Prototypes.Rd
Prototypes are `representative' cases of a group of data points, given the similarity matrix among the points. They are very similar to medoids.
the response variable. Should be a factor.
matrix or data frame of predictor variables.
the proximity (or similarity) matrix, assumed to be symmetric with 1 on the diagonal and in [0, 1] off the diagonal (the order of row/column must match that of x)
number of prototypes to compute for each value of the response variables.
number of nearest neighbors used to find the prototypes.
For each case in x, the nNbr nearest neighors are found.

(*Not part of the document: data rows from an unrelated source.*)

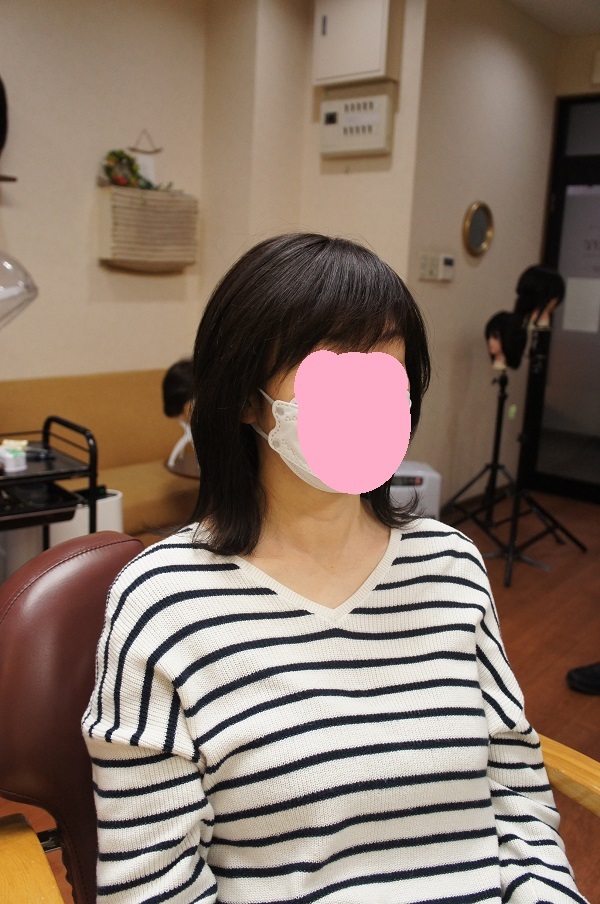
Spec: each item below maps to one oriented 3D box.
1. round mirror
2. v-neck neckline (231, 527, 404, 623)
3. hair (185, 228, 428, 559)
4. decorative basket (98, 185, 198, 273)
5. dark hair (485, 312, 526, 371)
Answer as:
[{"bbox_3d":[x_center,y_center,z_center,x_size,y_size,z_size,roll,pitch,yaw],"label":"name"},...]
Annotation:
[{"bbox_3d":[0.956,-1.182,4.005,0.030,0.275,0.275,12,15,38],"label":"round mirror"},{"bbox_3d":[0.018,0.115,0.745,0.170,0.092,0.080,-3,13,-23],"label":"v-neck neckline"},{"bbox_3d":[0.011,-0.057,0.750,0.215,0.300,0.230,-6,14,-34],"label":"hair"},{"bbox_3d":[-0.689,-1.006,3.427,0.130,0.320,0.490,12,15,38],"label":"decorative basket"},{"bbox_3d":[0.978,-0.531,3.580,0.205,0.280,0.180,-3,13,-25],"label":"dark hair"}]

Then, for each class, the case that has most neighbors of that class is identified. The prototype for that class is then the medoid of these neighbors (coordinate-wise medians for numerical variables and modes for categorical variables). One then remove the neighbors used and iterate the first steps to find a second prototype, etc.
A list of data frames with prototypes. The number of data frames is equal to the number of classes of the response variable.

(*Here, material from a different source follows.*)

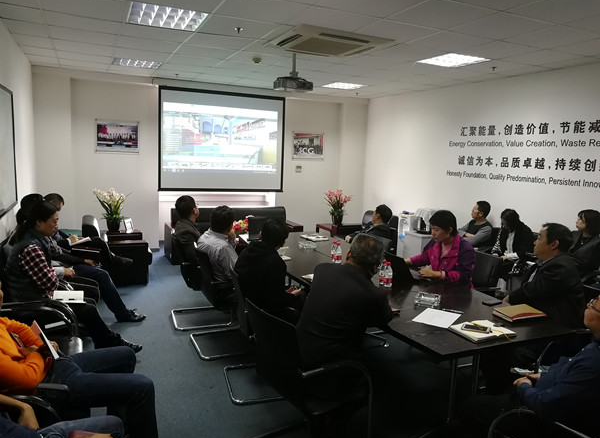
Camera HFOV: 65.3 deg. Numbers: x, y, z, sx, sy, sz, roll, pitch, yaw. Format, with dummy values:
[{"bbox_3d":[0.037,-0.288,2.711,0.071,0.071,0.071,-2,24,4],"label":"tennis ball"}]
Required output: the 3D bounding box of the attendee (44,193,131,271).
[{"bbox_3d":[-2.257,0.337,4.853,0.950,1.180,0.550,-1,9,-24],"label":"attendee"}]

Random Forests, by Leo Breiman and Adele Cutler https://www.stat.berkeley.edu/~breiman/RandomForests/cc_home.htm#prototype
The code is an extension of classCenter
function in randomForest
package.
data(iris)
iris2 = iris
iris2$Species = factor(iris$Species == "versicolor")

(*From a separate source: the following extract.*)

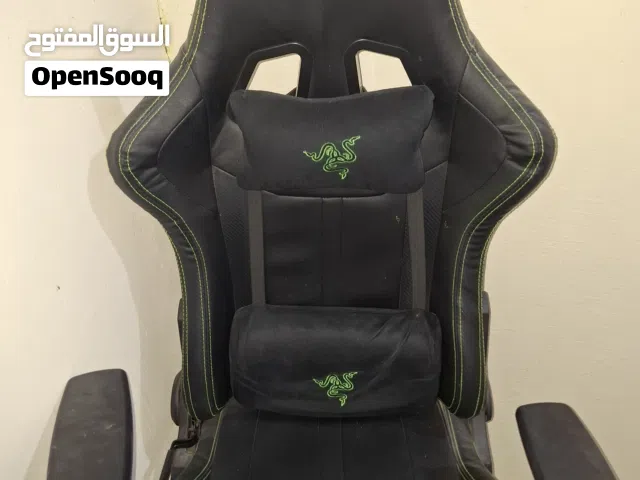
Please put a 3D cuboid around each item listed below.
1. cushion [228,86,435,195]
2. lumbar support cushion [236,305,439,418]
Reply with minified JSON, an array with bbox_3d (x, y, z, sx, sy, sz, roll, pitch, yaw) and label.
[{"bbox_3d":[0.015,-0.135,0.595,0.280,0.147,0.090,0,13,0],"label":"cushion"},{"bbox_3d":[0.026,0.194,0.690,0.335,0.175,0.105,0,10,0],"label":"lumbar support cushion"}]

iris.cf = party::cforest(Species ~ ., data = iris2,
control = party::cforest_unbiased(mtry = 2, ntree = 50))
prox=proximity(iris.cf)
Prototypes(iris2$Species,iris2[,1:4],prox)
#> $`FALSE`
#> Sepal.Length Sepal.Width Petal.Length Petal.Width
#> [1,] "6.7" "2.8" "5.8" "1.9"
#> [2,] "4.8" "3" "1.4" "0.2"
#> [3,] "5" "3.4" "1.4" "0.2"
#> [4,] "6.75" "2.55" "5.65" "2.05"
#> [5,] "4.7" "3.2" "1.4" "0.2"
#>
#> $`TRUE`
#> Sepal.Length Sepal.Width Petal.Length Petal.Width
#> [1,] "5.5" "2.4" "3.7" "1.1"
#> [2,] "5.6" "2.7" "3.9" "1.4"
#> [3,] "5.9" "2.7" "4.2" "1.4"
#> [4,] "6.1" "2.9" "4.5" "1.3"
#> [5,] "6.3" "2.9" "4.6" "1.4"
#>